About the QiCC programme
The NHS is facing the biggest financial challenge in its history. Following real-terms increases averaging 7 per cent since the turn of the century, the NHS budget will grow by just 0.1 per cent a year until 2014/15.
The Spending Review also committed the NHS to delivering up to £20 billion a year in efficiency savings by the end of this period. It must achieve this while grappling with rising demand for services from an ageing population and cost pressures that are squeezing local budgets.
What are the aims of this programme?
Although some hard decisions will need to be taken, evidence shows that there are opportunities to improve productivity at every level of the health system without making major cuts in services.
Getting the best value from every pound the NHS spends must be a single-minded focus for everyone working in the NHS. The aim of our Quality in a Cold Climate programme is to support the NHS in delivering productivity improvements and continuing to enhance the quality of services for patients.
The scale of the productivity challenge
The Quality in a Cold Climate programme began with a series of research and policy outputs that analysed the scale of the productivity challenge facing the NHS and the opportunities to address it:
- In July 2009, we published How cold will it be? Prospects for NHS funding: 2011-2017. Undertaken jointly with the Institute for Fiscal Studies, this report examined different funding scenarios to outline the scale of the financial challenge facing the NHS.
- In December 2009, we published the results of a simulation exercise to explore the impact of the economic downturn on the health system in Windmill 2009: NHS response to the financial storm.
- In July 2010, we published Improving NHS productivity: More with the same not more of the same, which analysed the size of the productivity gap facing the NHS and the strategies available to tackle it.
- In March 2011, we published Reconfiguring hospital services: lessons from South East London, which considered whether reconfiguration of hospital services is an appropriate response to the need to drive up quality and drive down costs.

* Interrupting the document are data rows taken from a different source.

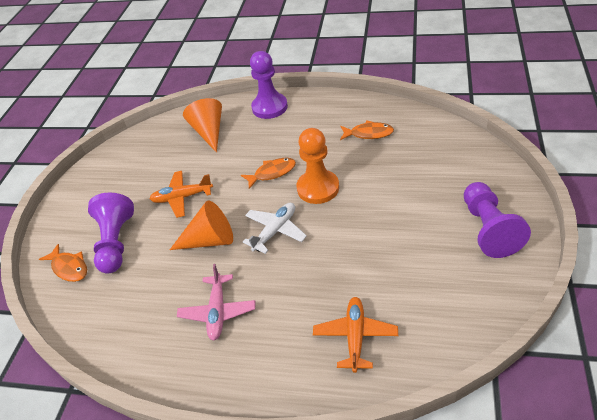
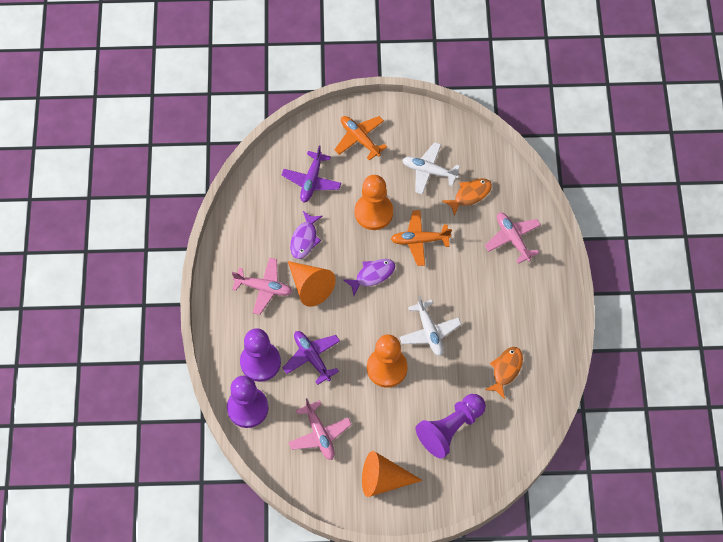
orange fish: 3 -> 2
orange pawn: 1 -> 2
pink plane: 1 -> 3
purple fish: 0 -> 2
purple plane: 0 -> 2
white plane: 1 -> 2

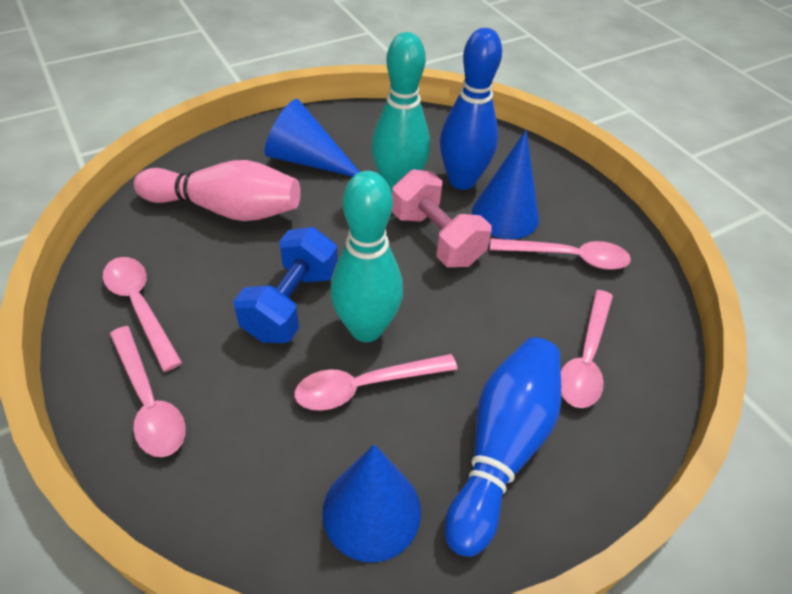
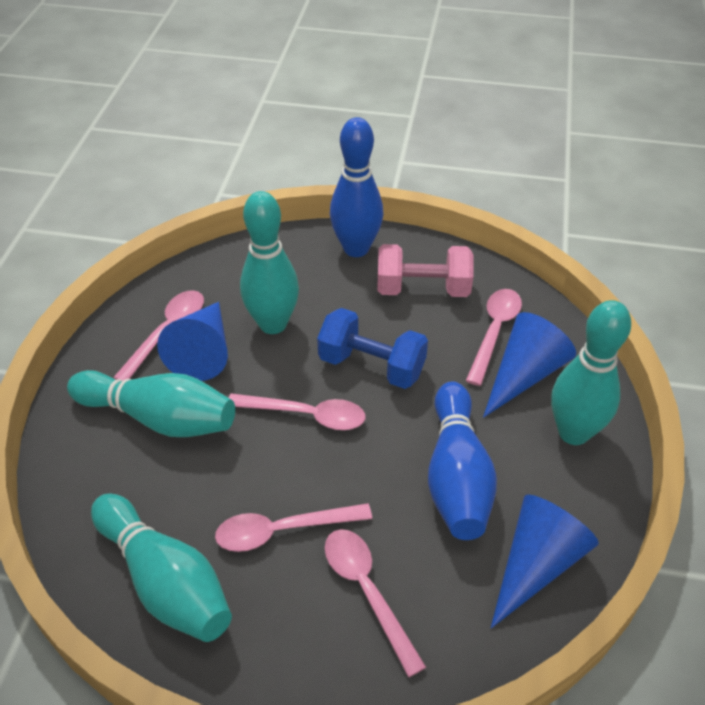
pink bowling pin: 1 -> 0
turquoise bowling pin: 2 -> 4

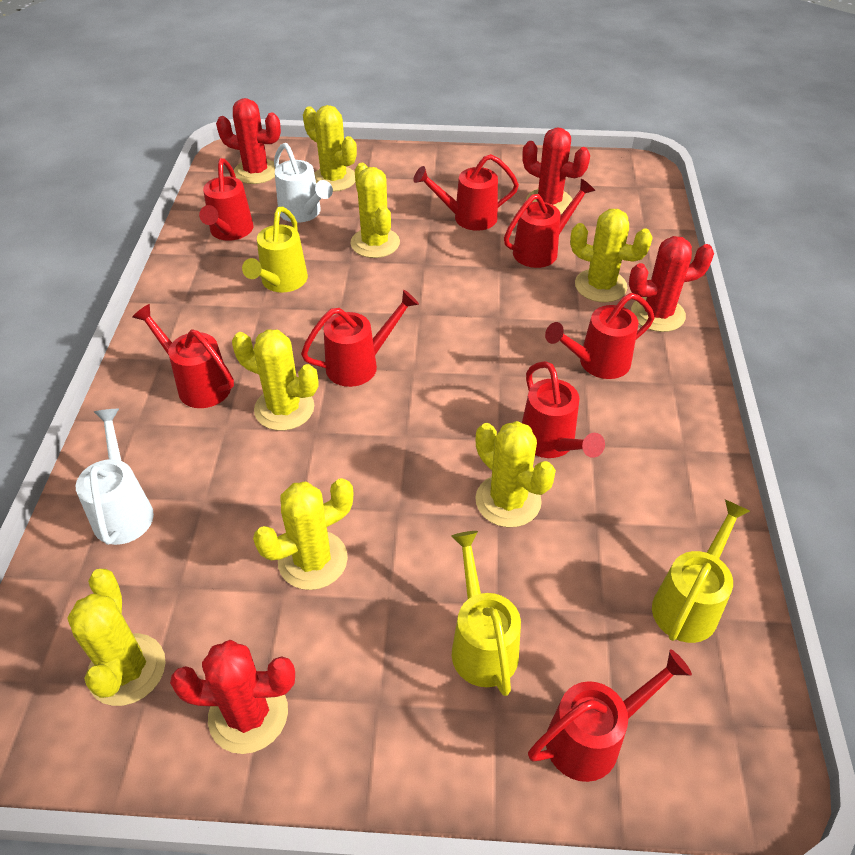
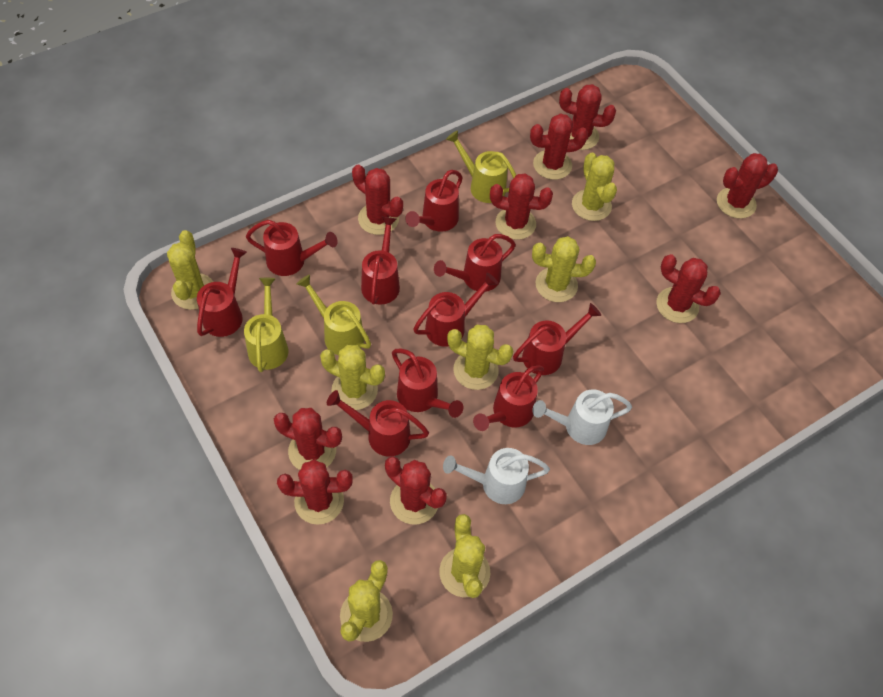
red cactus: 4 -> 9
red watering can: 8 -> 10

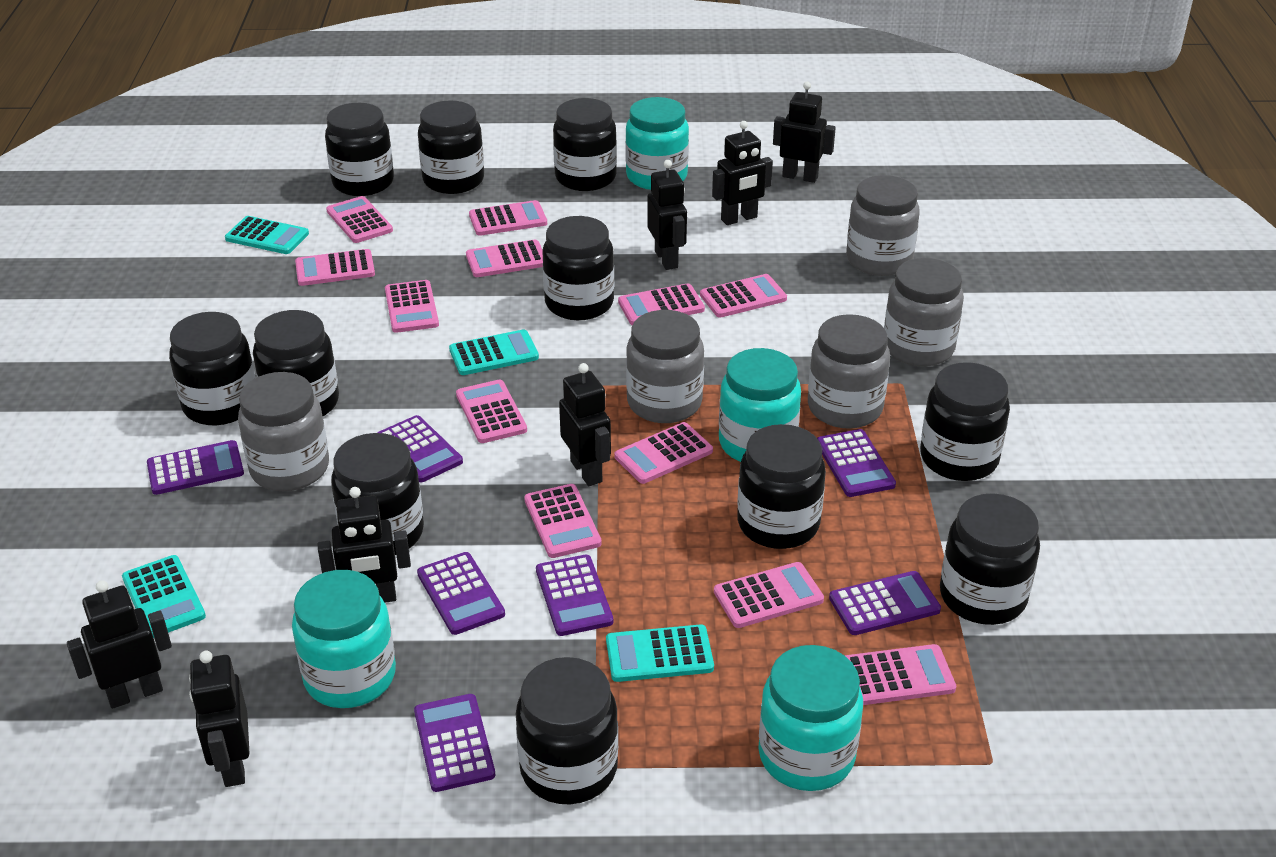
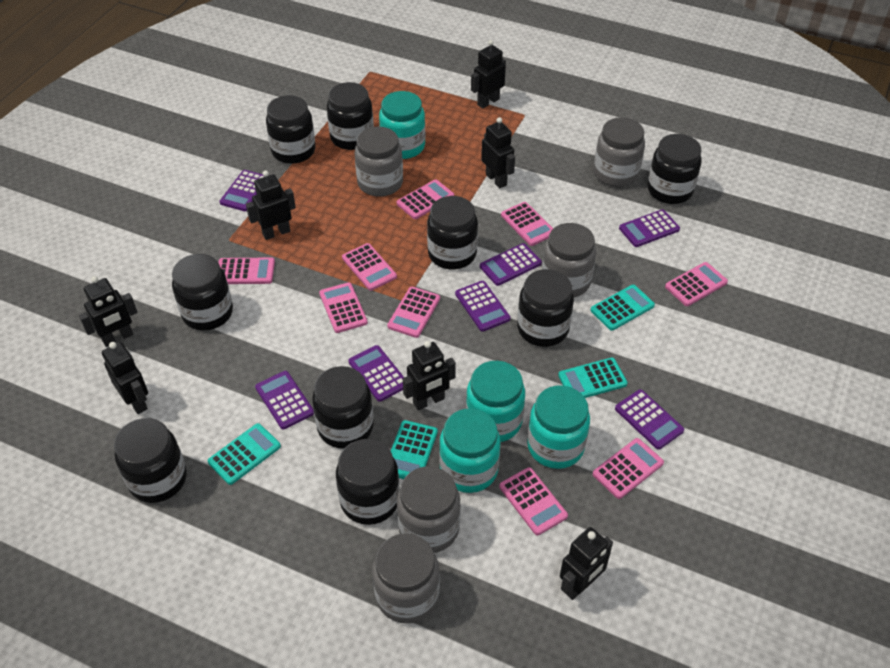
black jar: 11 -> 9
pink calculator: 12 -> 9

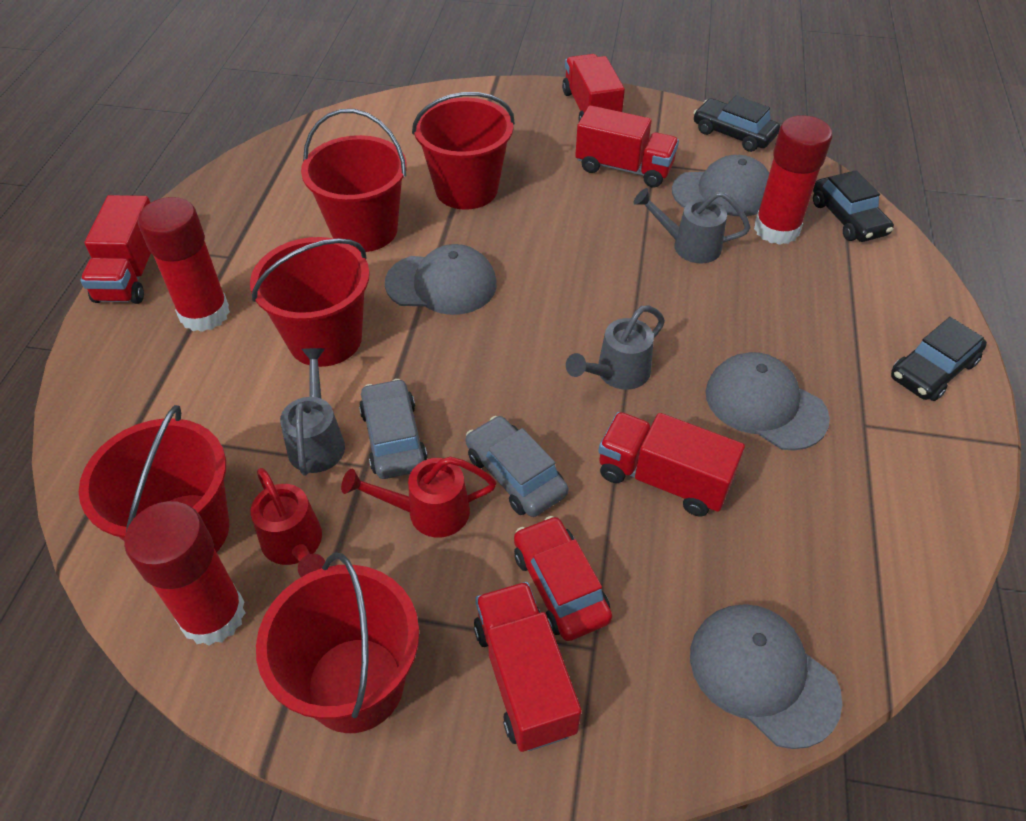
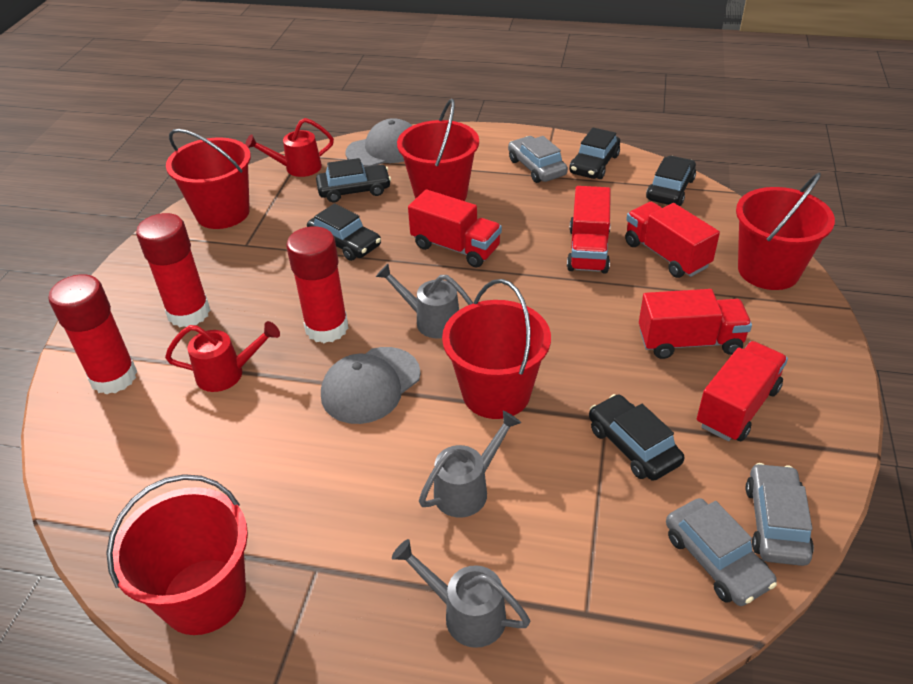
black car: 3 -> 5
grey cap: 4 -> 2
grey car: 2 -> 3
red car: 1 -> 0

Opportunities to improve productivity
Our report NHS productivity: More with the same not more of the same highlighted opportunities to improve productivity at every level of the health system. The next phase of the Quality in a Cold Climate programme will focus on evaluating the evidence about specific interventions in three areas:
- reducing variations in clinical practice
- managing demand through effective commissioning
- increasing workforce productivity
We will focus on evaluating the evidence about specific interventions in these areas. Our aim will be to provide clear assessments of the options available to improve productivity and practical support for clinical leaders, commissioners and managers to help them do this. We will also examine how best to measure productivity at the local level.

Comments
Whilst you have mentioned Telecare/Telehealth it would be very helpful to have a well researched evaluation of the cost benefits of daily living equipment and adaptations in terms of improving health outcomes, value for money and personalisation (most people would rather have a one off intervention). Research has already been undertaken by occupational therapists -most notabley Better Outcomes :Lower Costs (Bristol University) also the NICE report which stated that if equipment were a drug it would be 'hailed as the wonder drug of the 21st century. I often think services are missing a trick here- the main prescribers of equipment and adaptations are OTs and as a minority profession they face a particular challenge in bringing the value of their intervention up the agenda.